_Texto de la página:_
Julián Herbert termina su libro con una triada que es una oración, una insistencia, un mantra, una plegaria, un grito, una necesidad de ya no estar solo, de que alguien esté a su lado en ese momento. Por supuesto, ni él sabe qué o a quién busca o necesita; si lo supiera, no estaría escribiendo algunas de las mejores páginas (imperfectas de tan buenas) de la literatura mexicana.
Soy el que cierra y el que apaga la luz.
Soy el que cierra y el que apaga la luz.
Soy el que cierra y el que apaga la luz.

_Entradas seleccionadas:_
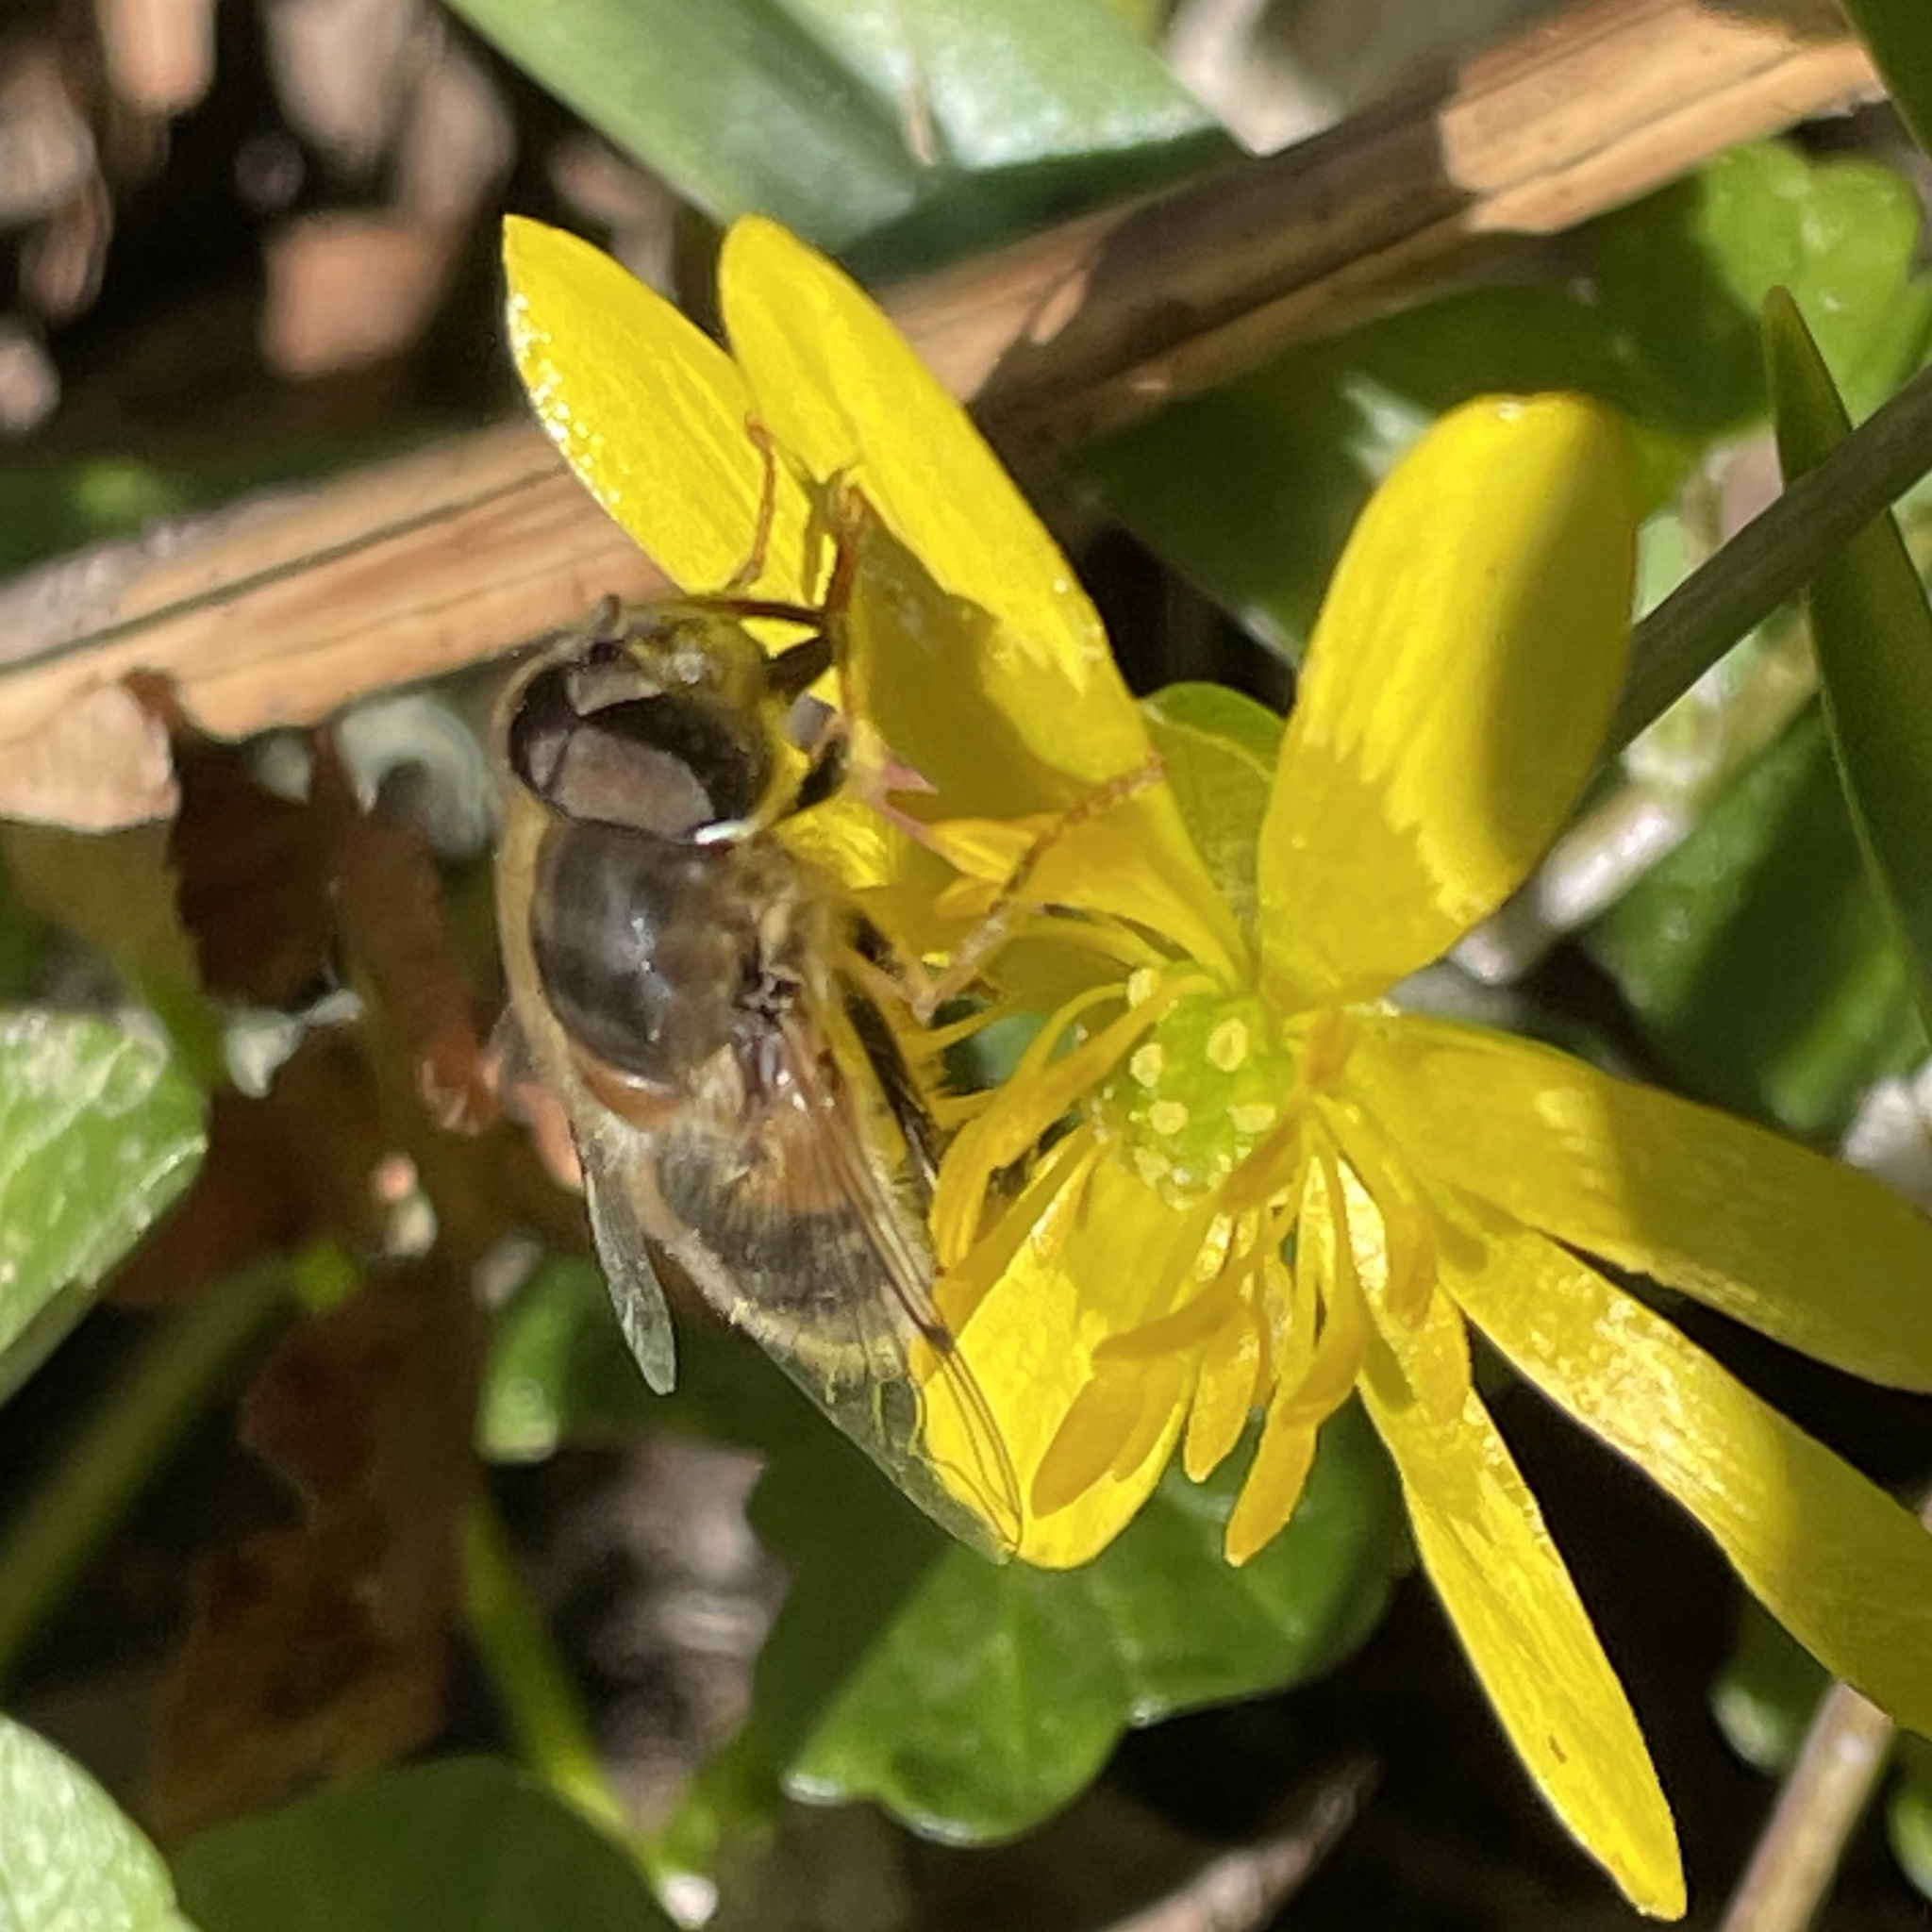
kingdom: Animalia
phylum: Arthropoda
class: Insecta
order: Diptera
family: Syrphidae
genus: Eristalis
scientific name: Eristalis pertinax
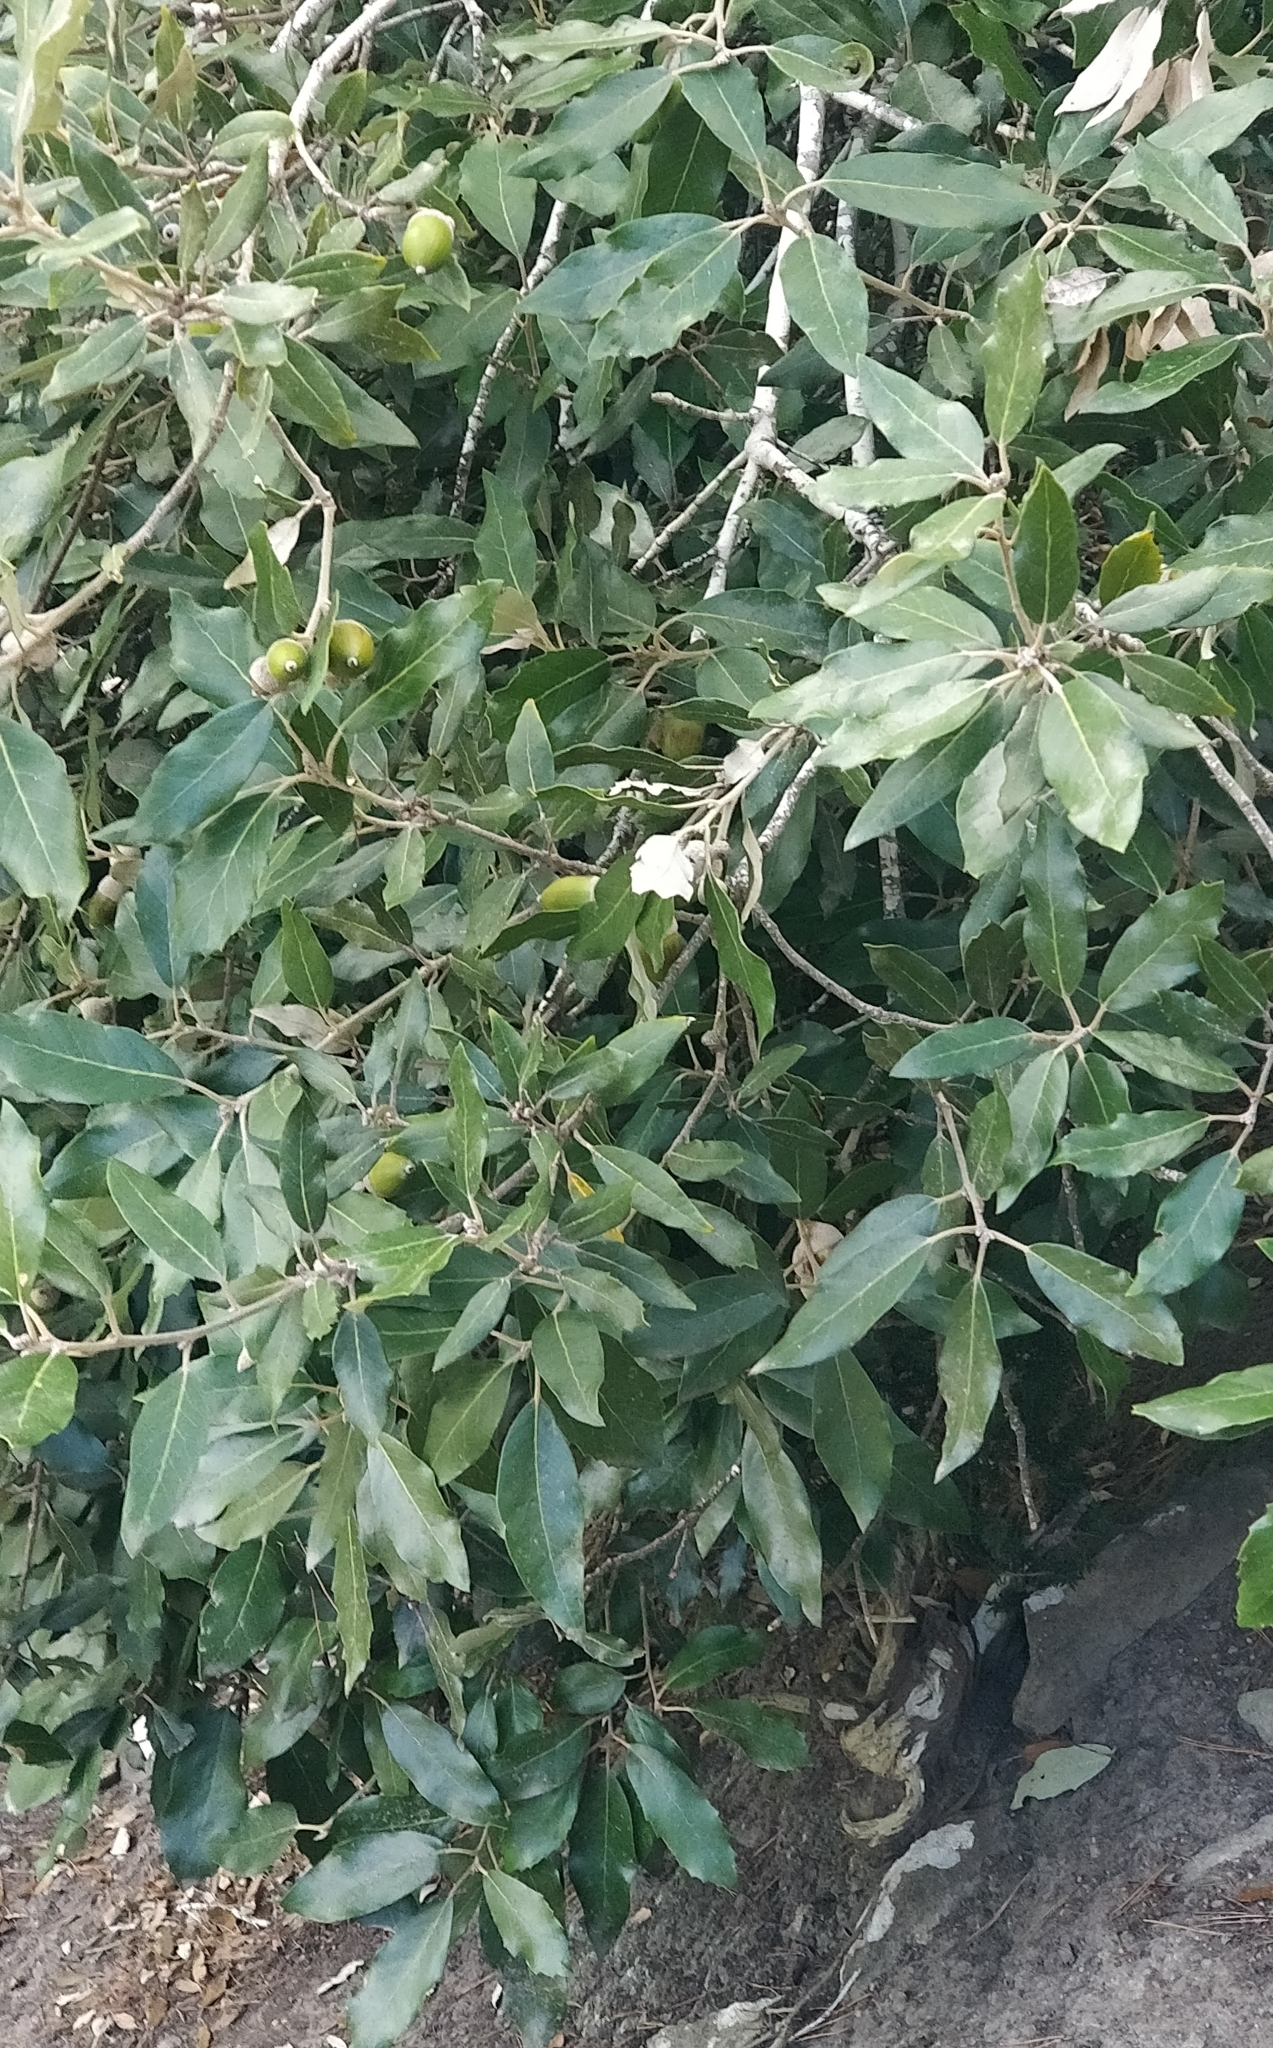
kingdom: Plantae
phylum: Tracheophyta
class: Magnoliopsida
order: Fagales
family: Fagaceae
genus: Quercus
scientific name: Quercus ilex
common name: Evergreen oak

_Ejercicios por resolver:_
1. Enumera, por favor, todo aquello con lo que el texto sobre el libro de Julián Herbert identifica la tríada final.
2. Prosigue el texto sobre el libro de Julián Herbert a partir de su última línea.

_Resultados por tarea:_
1.
- una oración
- una insistencia
- un mantra
- una plegaria
- un grito
- una necesidad de ya no estar solo, de que alguien esté a su lado en ese momento

2.
Coda
Suerte de principiante es un libro de amor a la literatura. Y, aunque es un libro lleno de amor, en el sentido espiritual, hay aquí una ausencia del amor carnal, de pareja, del eros. Es un libro apasionado y hasta sensual, pero (que no es por supuesto un pero) existe una ausencia de la pasión amorosa de la carne. No existe aquí una Beatriz (salvo en los agradecimientos), pero es el propio Herbert quien nos lo dice: “no creo que el amor sea la respuesta a nada. Lo que sí creo es que sigue siendo la pregunta”. La búsqueda –y el encuentro– del amor, finalmente, no está en el otro.